European Kurdish female warrior says ISIS militants 'are very good at sacrificing their own lives,' hence 'very easy to kill'

Danish Kurdish warrior Joanna Palani poses with her comrades in arms in the battlefield during a lull in the fighting against Islamic State militants. (Facebook/Joanna Palani)

A 23-year-old European Kurdish woman who dropped out of college in Copenhagen, Denmark to fight against the Islamic State (ISIS) says the jihadist militants are "very good at sacrificing their own lives," hence are "very easy to kill."

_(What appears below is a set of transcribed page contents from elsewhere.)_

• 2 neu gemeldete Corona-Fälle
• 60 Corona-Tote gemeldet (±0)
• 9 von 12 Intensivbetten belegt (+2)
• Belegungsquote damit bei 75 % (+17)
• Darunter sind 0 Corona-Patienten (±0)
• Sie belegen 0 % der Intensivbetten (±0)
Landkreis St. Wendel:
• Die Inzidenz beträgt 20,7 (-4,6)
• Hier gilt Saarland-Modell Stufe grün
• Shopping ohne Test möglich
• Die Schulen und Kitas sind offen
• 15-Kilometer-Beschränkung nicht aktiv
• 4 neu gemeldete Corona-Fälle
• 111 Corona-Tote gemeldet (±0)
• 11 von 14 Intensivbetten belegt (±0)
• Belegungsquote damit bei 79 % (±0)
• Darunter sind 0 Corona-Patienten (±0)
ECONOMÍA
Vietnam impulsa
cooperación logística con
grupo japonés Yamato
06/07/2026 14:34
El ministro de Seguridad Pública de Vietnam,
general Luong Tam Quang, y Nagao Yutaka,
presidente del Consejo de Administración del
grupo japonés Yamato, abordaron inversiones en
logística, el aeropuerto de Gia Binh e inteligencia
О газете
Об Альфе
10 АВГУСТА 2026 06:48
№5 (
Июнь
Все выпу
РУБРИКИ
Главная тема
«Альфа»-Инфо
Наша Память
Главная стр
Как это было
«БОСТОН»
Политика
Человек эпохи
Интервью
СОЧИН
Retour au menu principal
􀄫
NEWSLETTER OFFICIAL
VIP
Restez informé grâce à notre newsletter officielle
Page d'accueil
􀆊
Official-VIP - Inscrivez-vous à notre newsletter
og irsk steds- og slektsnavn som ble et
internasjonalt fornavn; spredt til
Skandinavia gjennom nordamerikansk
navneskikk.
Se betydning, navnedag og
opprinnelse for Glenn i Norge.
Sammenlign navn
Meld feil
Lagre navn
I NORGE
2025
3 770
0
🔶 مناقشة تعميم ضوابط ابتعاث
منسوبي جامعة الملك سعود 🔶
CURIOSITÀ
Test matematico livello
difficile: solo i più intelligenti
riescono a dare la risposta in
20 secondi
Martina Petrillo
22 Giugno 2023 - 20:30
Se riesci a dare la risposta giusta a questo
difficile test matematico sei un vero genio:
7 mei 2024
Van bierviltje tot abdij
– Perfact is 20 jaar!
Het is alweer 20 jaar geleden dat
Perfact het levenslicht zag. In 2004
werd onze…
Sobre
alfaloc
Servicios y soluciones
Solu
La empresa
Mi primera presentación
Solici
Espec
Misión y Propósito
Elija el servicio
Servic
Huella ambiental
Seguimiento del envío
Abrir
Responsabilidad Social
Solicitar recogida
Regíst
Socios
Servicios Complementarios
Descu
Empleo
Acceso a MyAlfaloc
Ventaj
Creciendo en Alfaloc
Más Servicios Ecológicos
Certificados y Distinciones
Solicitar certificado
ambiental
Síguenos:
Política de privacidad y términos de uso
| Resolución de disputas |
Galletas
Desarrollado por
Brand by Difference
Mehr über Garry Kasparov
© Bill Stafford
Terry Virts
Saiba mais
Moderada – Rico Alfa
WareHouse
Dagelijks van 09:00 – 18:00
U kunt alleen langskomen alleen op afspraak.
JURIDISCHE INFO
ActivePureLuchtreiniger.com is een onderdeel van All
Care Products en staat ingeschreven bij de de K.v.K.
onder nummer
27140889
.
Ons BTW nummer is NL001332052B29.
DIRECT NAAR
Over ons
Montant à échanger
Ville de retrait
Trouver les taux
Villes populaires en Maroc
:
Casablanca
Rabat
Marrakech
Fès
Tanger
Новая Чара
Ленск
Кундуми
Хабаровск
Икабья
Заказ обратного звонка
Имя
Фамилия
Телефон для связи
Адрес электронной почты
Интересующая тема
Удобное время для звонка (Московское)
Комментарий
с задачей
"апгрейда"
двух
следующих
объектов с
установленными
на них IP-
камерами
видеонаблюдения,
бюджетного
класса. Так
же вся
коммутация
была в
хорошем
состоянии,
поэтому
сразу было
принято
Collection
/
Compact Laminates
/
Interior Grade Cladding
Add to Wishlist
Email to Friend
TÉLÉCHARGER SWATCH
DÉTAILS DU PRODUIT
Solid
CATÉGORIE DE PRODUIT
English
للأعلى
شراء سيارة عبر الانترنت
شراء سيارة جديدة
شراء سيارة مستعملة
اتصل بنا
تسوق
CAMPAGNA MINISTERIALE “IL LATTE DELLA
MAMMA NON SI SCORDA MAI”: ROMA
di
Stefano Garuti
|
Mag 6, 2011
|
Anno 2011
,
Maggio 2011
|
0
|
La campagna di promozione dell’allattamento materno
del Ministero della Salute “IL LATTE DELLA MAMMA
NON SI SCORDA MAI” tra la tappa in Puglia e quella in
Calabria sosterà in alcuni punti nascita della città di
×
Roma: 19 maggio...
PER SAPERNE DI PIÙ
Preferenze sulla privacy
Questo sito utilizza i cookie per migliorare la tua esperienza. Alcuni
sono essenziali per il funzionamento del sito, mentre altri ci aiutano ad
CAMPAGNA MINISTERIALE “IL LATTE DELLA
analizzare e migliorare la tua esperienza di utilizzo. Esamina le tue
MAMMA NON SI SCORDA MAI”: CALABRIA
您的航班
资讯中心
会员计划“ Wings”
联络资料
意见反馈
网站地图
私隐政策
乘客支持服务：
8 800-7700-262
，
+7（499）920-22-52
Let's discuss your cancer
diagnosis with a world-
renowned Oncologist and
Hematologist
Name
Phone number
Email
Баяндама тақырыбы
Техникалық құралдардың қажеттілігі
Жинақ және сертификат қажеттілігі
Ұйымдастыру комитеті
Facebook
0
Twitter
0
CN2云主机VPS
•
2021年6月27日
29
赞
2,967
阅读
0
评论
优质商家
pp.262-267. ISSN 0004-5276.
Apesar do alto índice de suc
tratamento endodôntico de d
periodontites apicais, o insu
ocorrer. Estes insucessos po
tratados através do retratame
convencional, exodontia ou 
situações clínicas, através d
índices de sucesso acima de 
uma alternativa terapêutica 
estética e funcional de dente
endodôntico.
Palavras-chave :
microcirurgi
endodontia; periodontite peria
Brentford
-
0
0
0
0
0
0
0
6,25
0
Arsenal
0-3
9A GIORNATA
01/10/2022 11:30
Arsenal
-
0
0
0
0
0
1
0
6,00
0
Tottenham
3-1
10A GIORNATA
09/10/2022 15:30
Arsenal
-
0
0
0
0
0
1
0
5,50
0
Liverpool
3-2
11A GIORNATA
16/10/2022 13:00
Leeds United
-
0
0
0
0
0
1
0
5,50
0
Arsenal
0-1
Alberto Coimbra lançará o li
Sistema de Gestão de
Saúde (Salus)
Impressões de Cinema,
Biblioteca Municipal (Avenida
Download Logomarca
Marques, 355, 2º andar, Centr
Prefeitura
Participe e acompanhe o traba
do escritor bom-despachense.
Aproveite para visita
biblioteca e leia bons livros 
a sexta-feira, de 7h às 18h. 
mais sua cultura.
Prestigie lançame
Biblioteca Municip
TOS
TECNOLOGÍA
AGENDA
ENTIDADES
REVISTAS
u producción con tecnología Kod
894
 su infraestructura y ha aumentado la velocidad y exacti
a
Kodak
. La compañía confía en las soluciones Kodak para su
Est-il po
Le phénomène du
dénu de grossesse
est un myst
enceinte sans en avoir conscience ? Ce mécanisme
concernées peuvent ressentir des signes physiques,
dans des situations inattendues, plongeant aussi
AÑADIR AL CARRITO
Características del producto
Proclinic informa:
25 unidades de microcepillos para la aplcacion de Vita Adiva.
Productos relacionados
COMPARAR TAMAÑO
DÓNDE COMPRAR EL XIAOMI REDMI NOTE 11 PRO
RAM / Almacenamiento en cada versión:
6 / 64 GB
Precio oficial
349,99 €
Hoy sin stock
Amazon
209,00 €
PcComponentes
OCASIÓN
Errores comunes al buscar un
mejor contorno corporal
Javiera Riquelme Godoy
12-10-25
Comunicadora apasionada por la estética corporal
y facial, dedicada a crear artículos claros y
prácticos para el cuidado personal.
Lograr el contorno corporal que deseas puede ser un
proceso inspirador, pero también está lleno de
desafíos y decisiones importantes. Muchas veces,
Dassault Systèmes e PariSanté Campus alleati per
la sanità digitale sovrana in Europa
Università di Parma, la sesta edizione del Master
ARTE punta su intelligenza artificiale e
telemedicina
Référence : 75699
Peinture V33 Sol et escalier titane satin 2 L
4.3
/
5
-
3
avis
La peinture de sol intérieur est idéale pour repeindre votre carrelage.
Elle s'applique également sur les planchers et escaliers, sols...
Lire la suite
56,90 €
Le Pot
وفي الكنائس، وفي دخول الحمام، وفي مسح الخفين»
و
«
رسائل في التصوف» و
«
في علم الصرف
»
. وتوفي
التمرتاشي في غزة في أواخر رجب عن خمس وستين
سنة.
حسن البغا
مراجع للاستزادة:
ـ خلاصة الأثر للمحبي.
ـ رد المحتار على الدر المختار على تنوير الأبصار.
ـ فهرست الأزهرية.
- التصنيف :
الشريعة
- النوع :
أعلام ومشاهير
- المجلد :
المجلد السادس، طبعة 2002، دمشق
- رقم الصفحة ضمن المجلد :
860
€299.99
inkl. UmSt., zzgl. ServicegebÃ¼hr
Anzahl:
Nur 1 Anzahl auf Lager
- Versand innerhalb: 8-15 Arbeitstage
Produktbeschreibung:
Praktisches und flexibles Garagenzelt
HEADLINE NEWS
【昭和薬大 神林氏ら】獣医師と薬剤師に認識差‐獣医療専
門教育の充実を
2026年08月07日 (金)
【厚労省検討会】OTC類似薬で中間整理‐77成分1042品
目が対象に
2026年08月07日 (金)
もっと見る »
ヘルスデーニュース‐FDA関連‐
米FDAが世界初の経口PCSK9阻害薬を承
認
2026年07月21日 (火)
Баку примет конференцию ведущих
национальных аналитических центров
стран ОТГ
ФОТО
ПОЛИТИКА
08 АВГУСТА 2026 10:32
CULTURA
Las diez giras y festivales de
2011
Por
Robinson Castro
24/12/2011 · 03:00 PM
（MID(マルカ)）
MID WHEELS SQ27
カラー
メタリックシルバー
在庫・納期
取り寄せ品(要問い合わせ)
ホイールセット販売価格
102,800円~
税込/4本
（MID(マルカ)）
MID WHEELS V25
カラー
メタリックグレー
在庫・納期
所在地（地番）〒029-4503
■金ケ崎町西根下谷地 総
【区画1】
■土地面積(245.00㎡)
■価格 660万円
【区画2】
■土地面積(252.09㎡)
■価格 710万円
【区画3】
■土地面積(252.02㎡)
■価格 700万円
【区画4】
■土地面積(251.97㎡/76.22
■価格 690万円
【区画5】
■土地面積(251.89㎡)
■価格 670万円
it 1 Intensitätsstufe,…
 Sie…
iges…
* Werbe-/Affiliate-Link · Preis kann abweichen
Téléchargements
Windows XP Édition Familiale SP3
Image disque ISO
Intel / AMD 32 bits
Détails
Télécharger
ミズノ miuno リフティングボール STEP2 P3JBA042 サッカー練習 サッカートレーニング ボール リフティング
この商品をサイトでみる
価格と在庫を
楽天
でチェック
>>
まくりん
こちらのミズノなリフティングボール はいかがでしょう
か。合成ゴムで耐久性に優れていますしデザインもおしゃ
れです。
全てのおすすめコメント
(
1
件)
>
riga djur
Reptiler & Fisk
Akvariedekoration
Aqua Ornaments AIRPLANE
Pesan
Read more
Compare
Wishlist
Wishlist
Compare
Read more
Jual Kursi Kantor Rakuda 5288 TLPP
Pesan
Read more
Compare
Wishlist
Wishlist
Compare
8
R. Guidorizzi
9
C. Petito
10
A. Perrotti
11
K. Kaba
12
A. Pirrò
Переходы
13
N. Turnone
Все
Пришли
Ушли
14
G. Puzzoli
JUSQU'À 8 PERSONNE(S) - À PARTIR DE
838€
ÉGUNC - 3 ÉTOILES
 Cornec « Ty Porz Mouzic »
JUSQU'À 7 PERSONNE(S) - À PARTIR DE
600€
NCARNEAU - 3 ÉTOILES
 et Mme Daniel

Interviewed in the website Broadly, Joanna Palani says she left college in November 2014 to fight, first for the People's Protection Unit in Syria, known as the YPG, and then for the Peshmerga, the Western-trained and backed army of the Kurdish Regional Government.

"ISIS fighters are very easy to kill," Palani says. However, fighters loyal to Syrian President Bashar al-Assad are much tougher. "ISIS fighters are very good at sacrificing their own lives, but Assad's soldiers are very well trained and they are specialist killing machines," she says.

She says her most recent role in the war against ISIS was to train young Kurdish fighters.

"The young girls are amazing — they are exhilarated after coming back from the front lines," she tells Broadly. "They are very brave, more brave than I could ever have been at their age."

Born in a U.N. refugee camp in Ramadi, Iraq, in 1993 during the Gulf War, Palani, together with her family, fled and settled in Copenhagen when she was a toddler.

The daughter and grand-daughter of Peshmerga fighters, the Iranian Kurdish girl says she lived a "normal, comfortable life" with her family in Copenhagen.

However in the fall of 2014, she left college and her comfortable life and headed to fight in Syria for the Kurds. Palani says she wanted to help defeat ISIS and Assad and "fight for human rights for all people."

She recalls her first night on the front line. While on night patrol with a foreign fighter from Sweden, they were attacked by a sniper who had seen the smoke from a cigarette and shot her comrade between the eyes.

In Syria she gained a reputation for firing at the right time and keeping quiet at the right time—two skills essential to being a good soldier, she says.

Her military career in the Kurdish army appeared to be on the rise when she decided to take a 15-day leave to see her family in Copenhagen last year.

However, the Danish government confiscated her passport under laws intended to stop the movement of Danish people to war-torn areas in the Middle East either to support or fight the ISIS.

Palani subsequently returned to her studies in Denmark.

She says she's disappointed she can't go back to the front line to join her Kurdish comrades in the fight against ISIS.

"I am a European Kurdish girl," she tells the website. "Most of my beliefs and morals are European. I couldn't live in Kurdistan for more than one or two years—it is not very comfortable there as a woman for me. I would rather choose public justice than personal happiness. I would give my life for Europe, for democracy, for freedom and for women's rights. I feel like I have been betrayed by those who I was ready to sacrifice my life for."